If the holodeck can create a representation of anyone, such as the episode where Geordie can create Leah Brahms with I believe only a 13% error, how would this change the way people experience loss?

There was that episode The Bonding where an alien pretends to be the kid's recently dead mom. The crew helps him let go of that alien. But the show doesn't deal with the fact he could have popped into the holodeck the next day and had another fake mom.

Welsey could have spent time with a holodeck version of his dad. Anyone who gets dumped in a relationship could create a virtual version of that other person and continue on in the relationship. You could even pay a doctor to remove the memory of losing them in the first place.

How do you think they stop people from doing that in the trek universe?

Roddenberry had the idea that in 300 years, people in general grieve differently than today because of humanity's different self-conception of their existence. I always liked that idea.
 
Also I imagine people who tried to recreate the woman who dumped them in the holodeck would find it depressing and unfulfilling. You can't have a real human relationship with a person you can control every aspect of.

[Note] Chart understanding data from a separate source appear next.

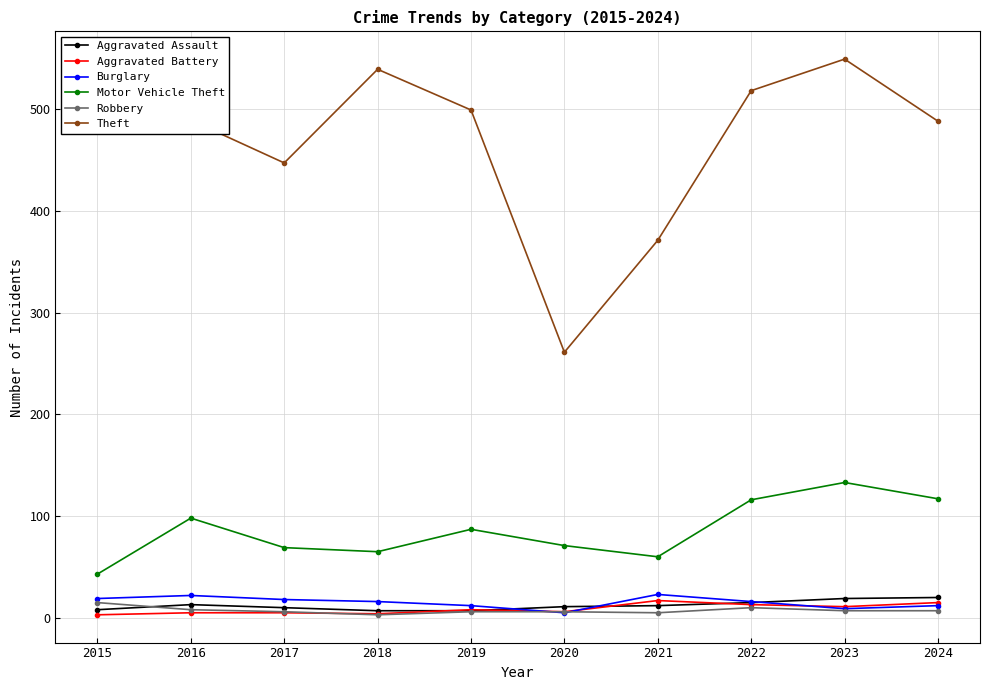

What is the greatest value displayed?

549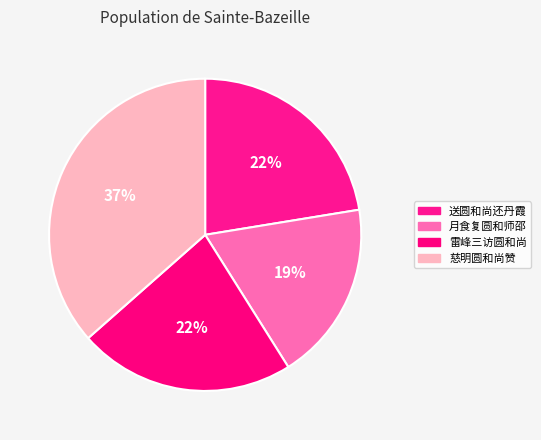

Is it true that 送圆和尚还丹霞 is 32% of the pie?

False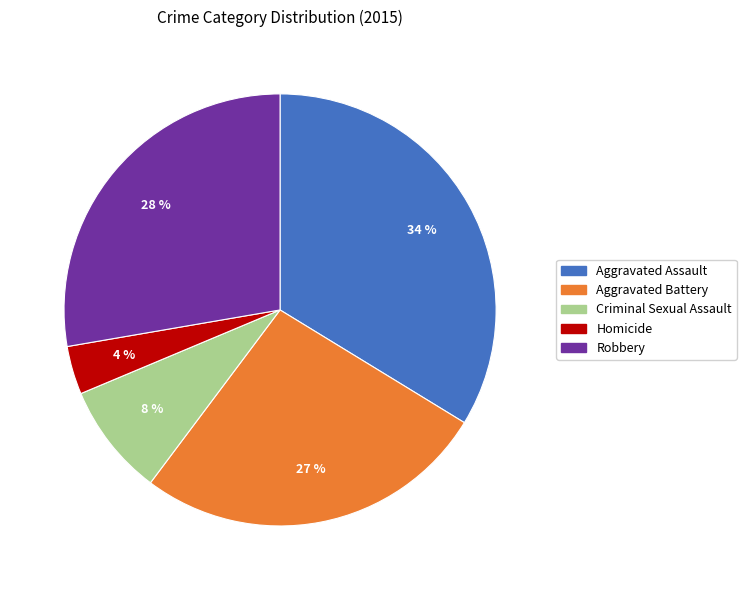

Is there a majority slice in this chart?

No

You wouldn't want the recreation to really be like your ex-girlfriend, you'd want it to be like the idealized perception of her in your memory.
 
I guess that would be illegal anyway.

Now, how about, if you were on a posting away from your other half, and you both had access to holodecks, could the holodecks be tied together through the comm systems so you could still 'interact'?
 
They did just that in the most recent Voyager novel for a memorial service. Holodecks at both ends, tied together by subspace.
 
You wouldn't want the recreation to really be like your ex-girlfriend, you'd want it to be like the idealized perception of her in your memory.

That's the thing though, it doesn't have to be created by you.

The computer can do it based on actual information about her. So you would end up with almost the exact same person, interacting in the same way as if the person was real.

And if we accept data as a person, then this holodeck experience would be no less real than the flesh and blood person.